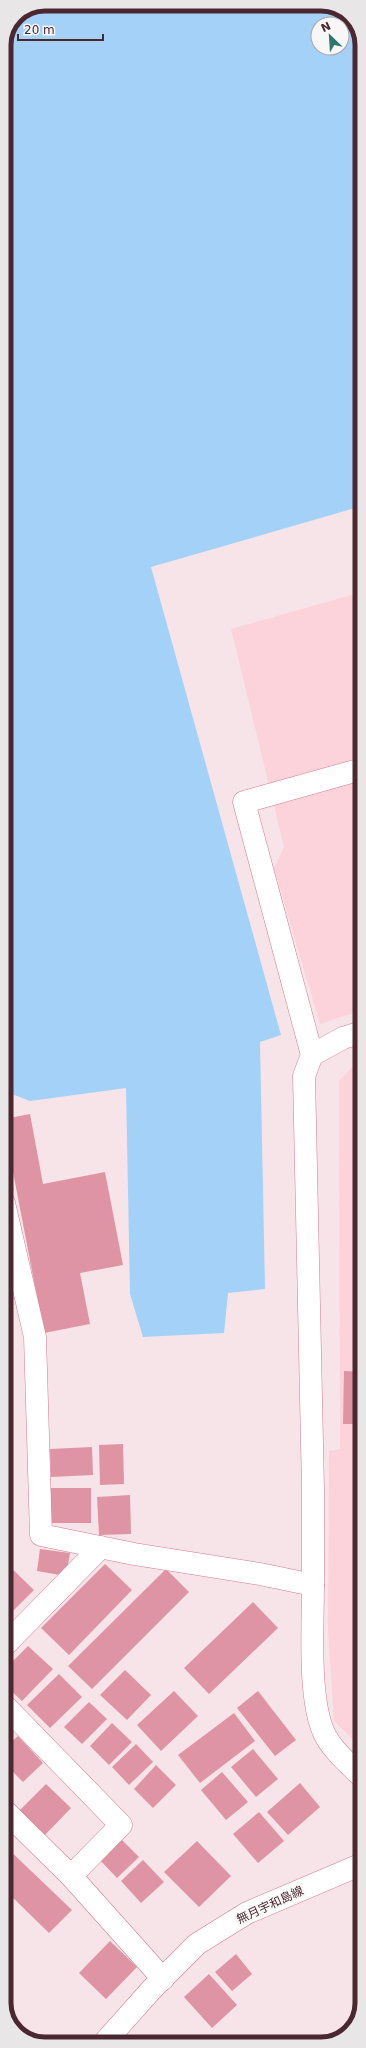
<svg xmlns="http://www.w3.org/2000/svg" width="366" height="2048" viewBox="0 0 366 2048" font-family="'DejaVu Sans','Noto Sans JP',sans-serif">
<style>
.built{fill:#fcd3db}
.water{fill:#a3d1f8;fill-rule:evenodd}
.building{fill:#de94a5}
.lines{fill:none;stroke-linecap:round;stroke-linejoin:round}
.minor-casing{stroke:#d17c91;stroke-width:23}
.tertiary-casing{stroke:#d17c91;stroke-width:23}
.secondary-casing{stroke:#d17c91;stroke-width:23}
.minor{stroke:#fff;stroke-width:22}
.tertiary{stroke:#fff;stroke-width:22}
.secondary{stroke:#fff;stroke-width:22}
.labels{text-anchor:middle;stroke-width:3.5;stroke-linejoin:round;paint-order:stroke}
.street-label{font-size:12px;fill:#4b2831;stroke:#f7f7f7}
.rim{fill:none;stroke:#4b2831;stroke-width:5}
</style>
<rect width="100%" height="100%" fill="#f7e4e8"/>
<path class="built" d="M362,592V1010L320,1024L274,869L284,847L231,629Z
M362,1062V1749L334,1721L328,1630L329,1451L340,1449L339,1081L355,1064Z"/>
<path class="water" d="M45,4H326L350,16L362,40V506L151,567L281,1035L260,1042L265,1289L228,1293L224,1333L143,1337L130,1294L126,1088L30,1101L4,1091V45L16,16ZM318,24H342V48H318Z"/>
<path class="building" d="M30,1114L43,1184L105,1172L123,1265L80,1273L90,1324L44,1333L4,1125V1119Z
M344,1371L362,1372V1424H343Z
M123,1444L124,1484L100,1485L99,1445Z
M92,1447L93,1475L51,1477L50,1449Z
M50,1488H91V1523H50Z
M130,1495L131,1534L99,1535L97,1497Z
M40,1549L70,1553L66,1576L37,1571Z
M4,1561L34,1590L4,1620Z
M105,1564L132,1590L69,1655L41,1628Z
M166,1569L189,1592L92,1689L68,1666Z
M253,1602L278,1628L209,1694L184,1668Z
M28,1646L53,1669L22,1701L4,1684V1670Z
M125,1670L151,1695L127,1720L100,1695Z
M59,1674L82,1697L50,1728L27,1705Z
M174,1691L198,1716L161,1751L137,1725Z
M258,1691L296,1740L275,1756L237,1708Z
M89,1702L107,1719L82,1744L64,1727Z
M234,1713L255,1741L200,1783L178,1755Z
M112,1723L132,1742L109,1765L90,1746Z
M18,1736L43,1763L23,1782L4,1763V1748Z
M136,1744L153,1762L129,1785L112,1767Z
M253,1749L278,1779L256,1797L231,1767Z
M156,1765L176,1785L153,1808L134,1789Z
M222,1772L248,1802L226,1820L201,1790Z
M300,1783L320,1807L288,1835L267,1812Z
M46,1784L71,1808L43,1837L18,1812Z
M259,1812L284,1841L258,1863L233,1834Z
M119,1837L139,1857L117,1878L98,1858Z
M197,1841L231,1876L199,1907L164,1872Z
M5,1846L72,1910L49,1933L4,1889Z
M143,1860L164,1882L141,1903L121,1881Z
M110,1941L137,1967L106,1999L79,1973Z
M236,1954L252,1974L232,1991L215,1972Z
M209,1974L237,2005L212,2028L184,1997Z"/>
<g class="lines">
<defs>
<path id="minor" d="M4,1203L35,1337L41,1535L134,1554L260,1574L313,1585C313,1625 308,1698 324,1733C332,1750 349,1764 362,1777
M4,1646L101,1547
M4,1705L121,1825L71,1876L163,1979
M4,1810L71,1876"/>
<path id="tertiary" d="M312,1055L343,1038L362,1032
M313,1585V1489L304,1076L312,1055L244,802L362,769"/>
<path id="secondary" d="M103,2044L152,1989L197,1944L247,1913L362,1864"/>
</defs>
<use href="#minor" class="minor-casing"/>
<use href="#tertiary" class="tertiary-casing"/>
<use href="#secondary" class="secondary-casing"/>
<use href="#minor" class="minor"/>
<use href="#tertiary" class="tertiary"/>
<use href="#secondary" class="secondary"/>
</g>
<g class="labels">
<g class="street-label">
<text transform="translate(270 1905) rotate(-25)" y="4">無月宇和島線</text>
</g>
</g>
<path d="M0 0H366V2048H0ZM45 11H321A34 34 0 0 1 355 45V2003A34 34 0 0 1 321 2037H45A34 34 0 0 1 11 2003V45A34 34 0 0 1 45 11Z" fill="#e9e6e7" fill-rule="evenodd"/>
<path class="rim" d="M45 11H321A34 34 0 0 1 355 45V2003A34 34 0 0 1 321 2037H45A34 34 0 0 1 11 2003V45A34 34 0 0 1 45 11Z"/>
<g transform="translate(330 36) rotate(335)"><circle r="19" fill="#f7f7f7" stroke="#b2a4a8"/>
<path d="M0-3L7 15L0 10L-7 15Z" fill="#2e756c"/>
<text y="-6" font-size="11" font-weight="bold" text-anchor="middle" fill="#4b2831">N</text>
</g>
<path d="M18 34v6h85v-6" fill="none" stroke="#4b2831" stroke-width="2"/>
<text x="24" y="34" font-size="12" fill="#4b2831" stroke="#f7f7f7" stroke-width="3" paint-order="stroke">20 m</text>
</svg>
+++
| What this task involves |
The answer is the records above, repeated exactly, with no picture in it.

| Solution |
<svg xmlns="http://www.w3.org/2000/svg" width="366" height="2048" viewBox="0 0 366 2048" font-family="'DejaVu Sans','Noto Sans JP',sans-serif">
<style>
.built{fill:#fcd3db}
.water{fill:#a3d1f8;fill-rule:evenodd}
.building{fill:#de94a5}
.lines{fill:none;stroke-linecap:round;stroke-linejoin:round}
.minor-casing{stroke:#d17c91;stroke-width:23}
.tertiary-casing{stroke:#d17c91;stroke-width:23}
.secondary-casing{stroke:#d17c91;stroke-width:23}
.minor{stroke:#fff;stroke-width:22}
.tertiary{stroke:#fff;stroke-width:22}
.secondary{stroke:#fff;stroke-width:22}
.labels{text-anchor:middle;stroke-width:3.5;stroke-linejoin:round;paint-order:stroke}
.street-label{font-size:12px;fill:#4b2831;stroke:#f7f7f7}
.rim{fill:none;stroke:#4b2831;stroke-width:5}
</style>
<rect width="100%" height="100%" fill="#f7e4e8"/>
<path class="built" d="M362,592V1010L320,1024L274,869L284,847L231,629Z
M362,1062V1749L334,1721L328,1630L329,1451L340,1449L339,1081L355,1064Z"/>
<path class="water" d="M45,4H326L350,16L362,40V506L151,567L281,1035L260,1042L265,1289L228,1293L224,1333L143,1337L130,1294L126,1088L30,1101L4,1091V45L16,16ZM318,24H342V48H318Z"/>
<path class="building" d="M30,1114L43,1184L105,1172L123,1265L80,1273L90,1324L44,1333L4,1125V1119Z
M344,1371L362,1372V1424H343Z
M123,1444L124,1484L100,1485L99,1445Z
M92,1447L93,1475L51,1477L50,1449Z
M50,1488H91V1523H50Z
M130,1495L131,1534L99,1535L97,1497Z
M40,1549L70,1553L66,1576L37,1571Z
M4,1561L34,1590L4,1620Z
M105,1564L132,1590L69,1655L41,1628Z
M166,1569L189,1592L92,1689L68,1666Z
M253,1602L278,1628L209,1694L184,1668Z
M28,1646L53,1669L22,1701L4,1684V1670Z
M125,1670L151,1695L127,1720L100,1695Z
M59,1674L82,1697L50,1728L27,1705Z
M174,1691L198,1716L161,1751L137,1725Z
M258,1691L296,1740L275,1756L237,1708Z
M89,1702L107,1719L82,1744L64,1727Z
M234,1713L255,1741L200,1783L178,1755Z
M112,1723L132,1742L109,1765L90,1746Z
M18,1736L43,1763L23,1782L4,1763V1748Z
M136,1744L153,1762L129,1785L112,1767Z
M253,1749L278,1779L256,1797L231,1767Z
M156,1765L176,1785L153,1808L134,1789Z
M222,1772L248,1802L226,1820L201,1790Z
M300,1783L320,1807L288,1835L267,1812Z
M46,1784L71,1808L43,1837L18,1812Z
M259,1812L284,1841L258,1863L233,1834Z
M119,1837L139,1857L117,1878L98,1858Z
M197,1841L231,1876L199,1907L164,1872Z
M5,1846L72,1910L49,1933L4,1889Z
M143,1860L164,1882L141,1903L121,1881Z
M110,1941L137,1967L106,1999L79,1973Z
M236,1954L252,1974L232,1991L215,1972Z
M209,1974L237,2005L212,2028L184,1997Z"/>
<g class="lines">
<defs>
<path id="minor" d="M4,1203L35,1337L41,1535L134,1554L260,1574L313,1585C313,1625 308,1698 324,1733C332,1750 349,1764 362,1777
M4,1646L101,1547
M4,1705L121,1825L71,1876L163,1979
M4,1810L71,1876"/>
<path id="tertiary" d="M312,1055L343,1038L362,1032
M313,1585V1489L304,1076L312,1055L244,802L362,769"/>
<path id="secondary" d="M103,2044L152,1989L197,1944L247,1913L362,1864"/>
</defs>
<use href="#minor" class="minor-casing"/>
<use href="#tertiary" class="tertiary-casing"/>
<use href="#secondary" class="secondary-casing"/>
<use href="#minor" class="minor"/>
<use href="#tertiary" class="tertiary"/>
<use href="#secondary" class="secondary"/>
</g>
<g class="labels">
<g class="street-label">
<text transform="translate(270 1905) rotate(-25)" y="4">無月宇和島線</text>
</g>
</g>
<path d="M0 0H366V2048H0ZM45 11H321A34 34 0 0 1 355 45V2003A34 34 0 0 1 321 2037H45A34 34 0 0 1 11 2003V45A34 34 0 0 1 45 11Z" fill="#e9e6e7" fill-rule="evenodd"/>
<path class="rim" d="M45 11H321A34 34 0 0 1 355 45V2003A34 34 0 0 1 321 2037H45A34 34 0 0 1 11 2003V45A34 34 0 0 1 45 11Z"/>
<g transform="translate(330 36) rotate(335)"><circle r="19" fill="#f7f7f7" stroke="#b2a4a8"/>
<path d="M0-3L7 15L0 10L-7 15Z" fill="#2e756c"/>
<text y="-6" font-size="11" font-weight="bold" text-anchor="middle" fill="#4b2831">N</text>
</g>
<path d="M18 34v6h85v-6" fill="none" stroke="#4b2831" stroke-width="2"/>
<text x="24" y="34" font-size="12" fill="#4b2831" stroke="#f7f7f7" stroke-width="3" paint-order="stroke">20 m</text>
</svg>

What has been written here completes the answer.